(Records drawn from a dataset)
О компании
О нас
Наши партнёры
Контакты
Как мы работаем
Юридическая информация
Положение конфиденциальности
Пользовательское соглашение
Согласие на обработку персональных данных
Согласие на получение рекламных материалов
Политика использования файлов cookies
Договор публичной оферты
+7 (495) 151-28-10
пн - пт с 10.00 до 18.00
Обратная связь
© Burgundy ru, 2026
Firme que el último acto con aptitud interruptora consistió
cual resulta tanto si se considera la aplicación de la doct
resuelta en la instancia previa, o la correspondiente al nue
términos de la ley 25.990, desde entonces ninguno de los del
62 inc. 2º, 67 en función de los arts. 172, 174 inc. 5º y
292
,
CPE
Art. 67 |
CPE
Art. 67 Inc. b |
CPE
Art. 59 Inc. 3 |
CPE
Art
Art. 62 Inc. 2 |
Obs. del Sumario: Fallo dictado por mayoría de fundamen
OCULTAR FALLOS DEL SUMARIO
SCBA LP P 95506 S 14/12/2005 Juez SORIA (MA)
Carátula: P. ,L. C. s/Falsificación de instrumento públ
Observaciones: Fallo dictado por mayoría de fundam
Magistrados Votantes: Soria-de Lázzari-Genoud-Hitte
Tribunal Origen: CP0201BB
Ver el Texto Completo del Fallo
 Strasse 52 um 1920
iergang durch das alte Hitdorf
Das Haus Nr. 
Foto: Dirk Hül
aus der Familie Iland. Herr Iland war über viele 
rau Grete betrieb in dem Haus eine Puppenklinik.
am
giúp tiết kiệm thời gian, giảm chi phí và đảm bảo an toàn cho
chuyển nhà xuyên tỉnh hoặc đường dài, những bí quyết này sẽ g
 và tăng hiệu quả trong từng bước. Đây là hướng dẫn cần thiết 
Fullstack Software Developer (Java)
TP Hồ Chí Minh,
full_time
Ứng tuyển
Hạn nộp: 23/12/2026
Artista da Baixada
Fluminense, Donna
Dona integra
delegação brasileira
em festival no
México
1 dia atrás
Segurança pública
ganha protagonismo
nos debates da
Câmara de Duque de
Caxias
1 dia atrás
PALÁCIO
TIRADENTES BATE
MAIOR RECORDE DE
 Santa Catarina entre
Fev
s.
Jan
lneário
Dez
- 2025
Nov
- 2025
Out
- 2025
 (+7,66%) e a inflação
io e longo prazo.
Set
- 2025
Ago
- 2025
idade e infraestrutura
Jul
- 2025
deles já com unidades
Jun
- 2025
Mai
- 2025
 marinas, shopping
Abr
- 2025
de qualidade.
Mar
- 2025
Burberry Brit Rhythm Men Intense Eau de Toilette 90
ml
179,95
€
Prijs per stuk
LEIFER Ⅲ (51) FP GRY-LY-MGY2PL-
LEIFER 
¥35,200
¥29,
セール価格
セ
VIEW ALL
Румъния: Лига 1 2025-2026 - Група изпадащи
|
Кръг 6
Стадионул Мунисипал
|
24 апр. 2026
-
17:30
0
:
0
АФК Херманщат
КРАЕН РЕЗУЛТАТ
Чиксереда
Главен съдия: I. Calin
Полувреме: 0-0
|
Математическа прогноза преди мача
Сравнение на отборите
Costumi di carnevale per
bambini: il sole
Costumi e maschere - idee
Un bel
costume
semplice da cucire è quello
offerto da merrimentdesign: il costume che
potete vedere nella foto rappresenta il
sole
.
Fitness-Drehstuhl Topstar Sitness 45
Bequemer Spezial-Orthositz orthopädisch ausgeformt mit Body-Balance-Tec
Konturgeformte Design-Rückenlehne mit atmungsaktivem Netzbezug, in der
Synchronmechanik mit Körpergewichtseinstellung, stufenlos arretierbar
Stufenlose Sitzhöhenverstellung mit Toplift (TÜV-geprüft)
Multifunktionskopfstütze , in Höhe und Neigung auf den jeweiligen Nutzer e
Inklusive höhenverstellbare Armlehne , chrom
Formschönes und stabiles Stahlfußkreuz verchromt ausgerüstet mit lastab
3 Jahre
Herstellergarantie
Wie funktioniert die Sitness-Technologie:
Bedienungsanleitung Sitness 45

*Problem description:*
Produce the entries above once more, identical in every detail.

*Written answer:*
О компании
О нас
Наши партнёры
Контакты
Как мы работаем
Юридическая информация
Положение конфиденциальности
Пользовательское соглашение
Согласие на обработку персональных данных
Согласие на получение рекламных материалов
Политика использования файлов cookies
Договор публичной оферты
+7 (495) 151-28-10
пн - пт с 10.00 до 18.00
Обратная связь
© Burgundy ru, 2026
Firme que el último acto con aptitud interruptora consistió
cual resulta tanto si se considera la aplicación de la doct
resuelta en la instancia previa, o la correspondiente al nue
términos de la ley 25.990, desde entonces ninguno de los del
62 inc. 2º, 67 en función de los arts. 172, 174 inc. 5º y
292
,
CPE
Art. 67 |
CPE
Art. 67 Inc. b |
CPE
Art. 59 Inc. 3 |
CPE
Art
Art. 62 Inc. 2 |
Obs. del Sumario: Fallo dictado por mayoría de fundamen
OCULTAR FALLOS DEL SUMARIO
SCBA LP P 95506 S 14/12/2005 Juez SORIA (MA)
Carátula: P. ,L. C. s/Falsificación de instrumento públ
Observaciones: Fallo dictado por mayoría de fundam
Magistrados Votantes: Soria-de Lázzari-Genoud-Hitte
Tribunal Origen: CP0201BB
Ver el Texto Completo del Fallo
 Strasse 52 um 1920
iergang durch das alte Hitdorf
Das Haus Nr. 
Foto: Dirk Hül
aus der Familie Iland. Herr Iland war über viele 
rau Grete betrieb in dem Haus eine Puppenklinik.
am
giúp tiết kiệm thời gian, giảm chi phí và đảm bảo an toàn cho
chuyển nhà xuyên tỉnh hoặc đường dài, những bí quyết này sẽ g
 và tăng hiệu quả trong từng bước. Đây là hướng dẫn cần thiết 
Fullstack Software Developer (Java)
TP Hồ Chí Minh,
full_time
Ứng tuyển
Hạn nộp: 23/12/2026
Artista da Baixada
Fluminense, Donna
Dona integra
delegação brasileira
em festival no
México
1 dia atrás
Segurança pública
ganha protagonismo
nos debates da
Câmara de Duque de
Caxias
1 dia atrás
PALÁCIO
TIRADENTES BATE
MAIOR RECORDE DE
 Santa Catarina entre
Fev
s.
Jan
lneário
Dez
- 2025
Nov
- 2025
Out
- 2025
 (+7,66%) e a inflação
io e longo prazo.
Set
- 2025
Ago
- 2025
idade e infraestrutura
Jul
- 2025
deles já com unidades
Jun
- 2025
Mai
- 2025
 marinas, shopping
Abr
- 2025
de qualidade.
Mar
- 2025
Burberry Brit Rhythm Men Intense Eau de Toilette 90
ml
179,95
€
Prijs per stuk
LEIFER Ⅲ (51) FP GRY-LY-MGY2PL-
LEIFER 
¥35,200
¥29,
セール価格
セ
VIEW ALL
Румъния: Лига 1 2025-2026 - Група изпадащи
|
Кръг 6
Стадионул Мунисипал
|
24 апр. 2026
-
17:30
0
:
0
АФК Херманщат
КРАЕН РЕЗУЛТАТ
Чиксереда
Главен съдия: I. Calin
Полувреме: 0-0
|
Математическа прогноза преди мача
Сравнение на отборите
Costumi di carnevale per
bambini: il sole
Costumi e maschere - idee
Un bel
costume
semplice da cucire è quello
offerto da merrimentdesign: il costume che
potete vedere nella foto rappresenta il
sole
.
Fitness-Drehstuhl Topstar Sitness 45
Bequemer Spezial-Orthositz orthopädisch ausgeformt mit Body-Balance-Tec
Konturgeformte Design-Rückenlehne mit atmungsaktivem Netzbezug, in der
Synchronmechanik mit Körpergewichtseinstellung, stufenlos arretierbar
Stufenlose Sitzhöhenverstellung mit Toplift (TÜV-geprüft)
Multifunktionskopfstütze , in Höhe und Neigung auf den jeweiligen Nutzer e
Inklusive höhenverstellbare Armlehne , chrom
Formschönes und stabiles Stahlfußkreuz verchromt ausgerüstet mit lastab
3 Jahre
Herstellergarantie
Wie funktioniert die Sitness-Technologie:
Bedienungsanleitung Sitness 45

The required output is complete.